PRACTICAL 3 ASSESSMENT OF QUALITY OF TABLETS AND CAPSULES

TITLE

Assessment of Quality of Tablets and Capsules

AIM

1.  To examine the shape, colour, diameter, thickness and/or other physical characteristics.

2.      To measure the uniformity of diameter, thickness and hardness of tablets.

3.      To determine the tablet friability.

4.      To determine the uniformity of weight of tablets and capsules.
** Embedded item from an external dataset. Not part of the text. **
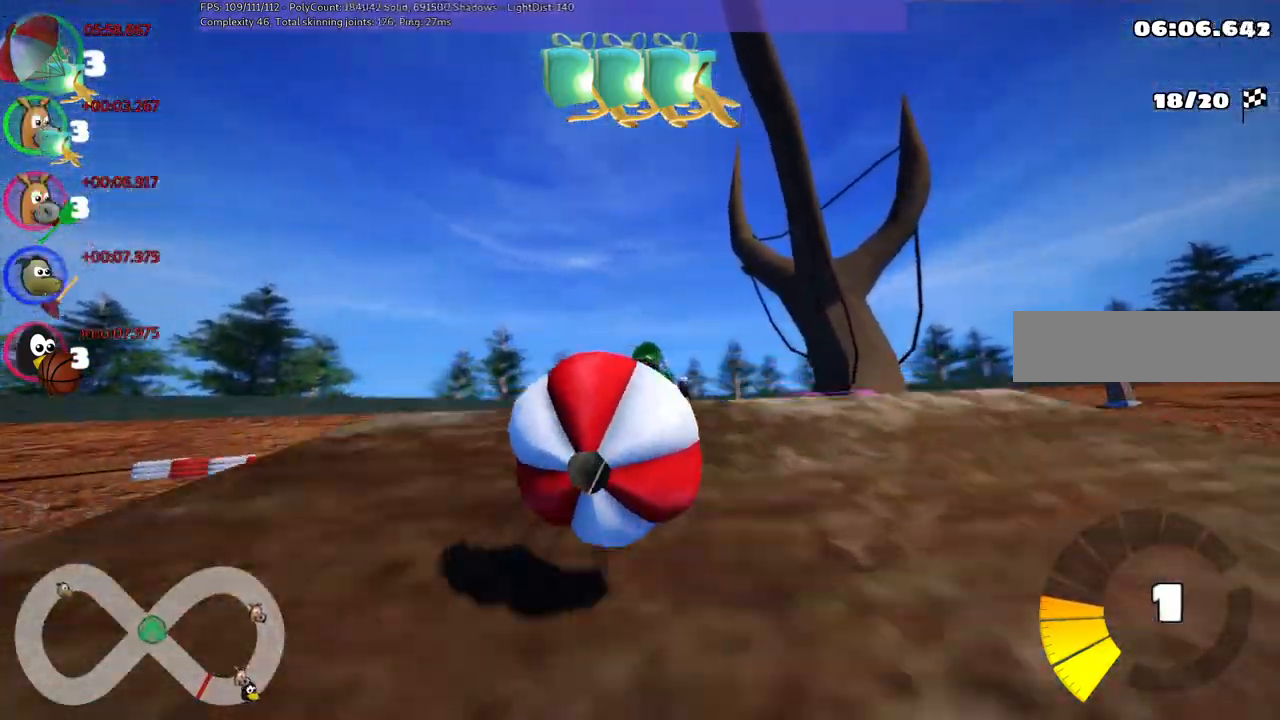
{"keys": ["left", "m", "up"], "events": []}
5.      To discover the content of ibuprofen (assay).

DATE OF EXPERIMENT

21^st November 2016

INTRODUCTION

Tablets and capsules are the example of the oral dosage form used. Like all other dosage forms, they are subjected to those pharmacopoeial standards dealing to the “added substances” respecting their toxicity, interference with analytical methods and more. There are certain procedures that is applied specifically to tablets and capsules and they are designed to ensure that a tablet or a capsule exerts its full pharmacological actions. Furthermore, they also to determine the uniformity of the physical properties of the official tablet or capsule. These standards are found in the British Pharmacopoeia and United Pharmacopoeia and they include, uniformity of diameter, uniformity of weight (mass), content of active ingredient, uniformity of content, friability, disintegration and dissolution. There are a number of quality control procedures that is widely applied but are not defined by the pharmacopoeias such as the thickness, and hardness.

In this assessment, there are five experiments conducted:

      1.      Examining the characteristics of tablets and capsules.

      2.      Testing the uniformity of diameter, thickness and hardness.

      3.      Testing the tablet friability

      4.      Testing the uniformity of weight of tablets and capsules.

      5.      Content of ibuprofen (assay)

Experiment 1: Physical Appearance

Procedures:

      1)      One tablet and capsule were selected randomly from the provided samples. The shape, colour, diameter, thickness and other physical characteristics were examined and determined for the samples chosen.

Results:

Characteristics	Tablet	Capsule
Shape	Oval	Cylindrical with hemispherical ends
Colour	Pink	Red and Black
Diameter	1.8 cm	0.6 cm
Thickness	0.5 cm	-
Other physical characteristics	Brand – APP Weight – 250 mg	Brand – AMPILLIN Weight – 250 mg Length – 1.7 cm

Experiment 2: Uniformity of diameter, thickness and hardness

Procedures:

      1.      10 tablets are selected and carried out tests for uniformity of diameter, thickness and hardness using the Tablet Testing Instrument (PHARMATEST PTB 311)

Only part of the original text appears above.